Frankly, we have a governor and legislature who understand that this is a huge opportunity for our state and we’re uniquely positioned to pursue this opportunity. We’re one of the seven national test sites for UAS systems. We have an ability to move this initiative forward faster and we have a reason and need to because of the agricultural application. We have a capacity to because of UAS use at NDSU and research at UND as well as the microelectronics research that’s being done in this area. In fact, NDSU has been ahead on this topic well in advance of the national test bed being established. NDSU has faculty who, for years, have already been applying this technology, which is why Microsoft came to NDSU to establish the first large scale “smart farm” in the nation. We are the perfect storm but we’ve got competitors so we have to take this and run with it otherwise we might miss the opportunity and it might not ever exist again.
Q: What do you want to say to this audience about Grand Farm?

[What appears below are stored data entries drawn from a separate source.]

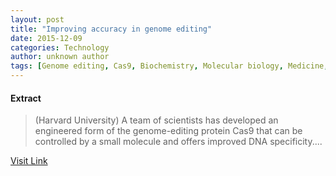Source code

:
 ```yaml
---
layout: post
title: "Improving accuracy in genome editing"
date: 2015-12-09
categories: Technology
author: unknown author
tags: [Genome editing, Cas9, Biochemistry, Molecular biology, Medicine, Organisms, Genetics, Biotechnology, Life sciences, Biology]
---
```





#### Extract
>(Harvard University) A team of scientists has developed an engineered form of the genome-editing protein Cas9 that can be controlled by a small molecule and offers improved DNA specificity....



[Visit Link](http://www.eurekalert.org/pub_releases/2015-04/hu-iai042315.php)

A: Our test at the end of the day is how successful are the citizens we serve. We’re not pursuing research for the sake of research. We’re pursuing research that changes people’s lives. When it comes to agriculture, it’s a real easy measuring stick. We know exactly whom we need to be serving and if our farmers and ranchers of this state are being successful, we’ve done our job. If we’re not being successful, they haven’t. We know that on a year to year, month-to-month and, often time, day-to-day basis because all we have to do is walk out the door and see what’s happening in our state agriculturally.
World Leading Research
A good example of how important NDSU is to the ag industry is to look at Neil Gudmestad, a University Distinguished Professor of Plant Pathology who’s recognized as the world’s foremost potato expert. He is NDSU’s first fully funded endowed chair, which means Gudmestad’s position and research is funded permanently through that endowment. What’s most impressive is that $6.3 million were raised from private industry to fund this endowment. The potato industry decided that Gudmestad’s research work is crucial to their work and they put their money where their mouth is.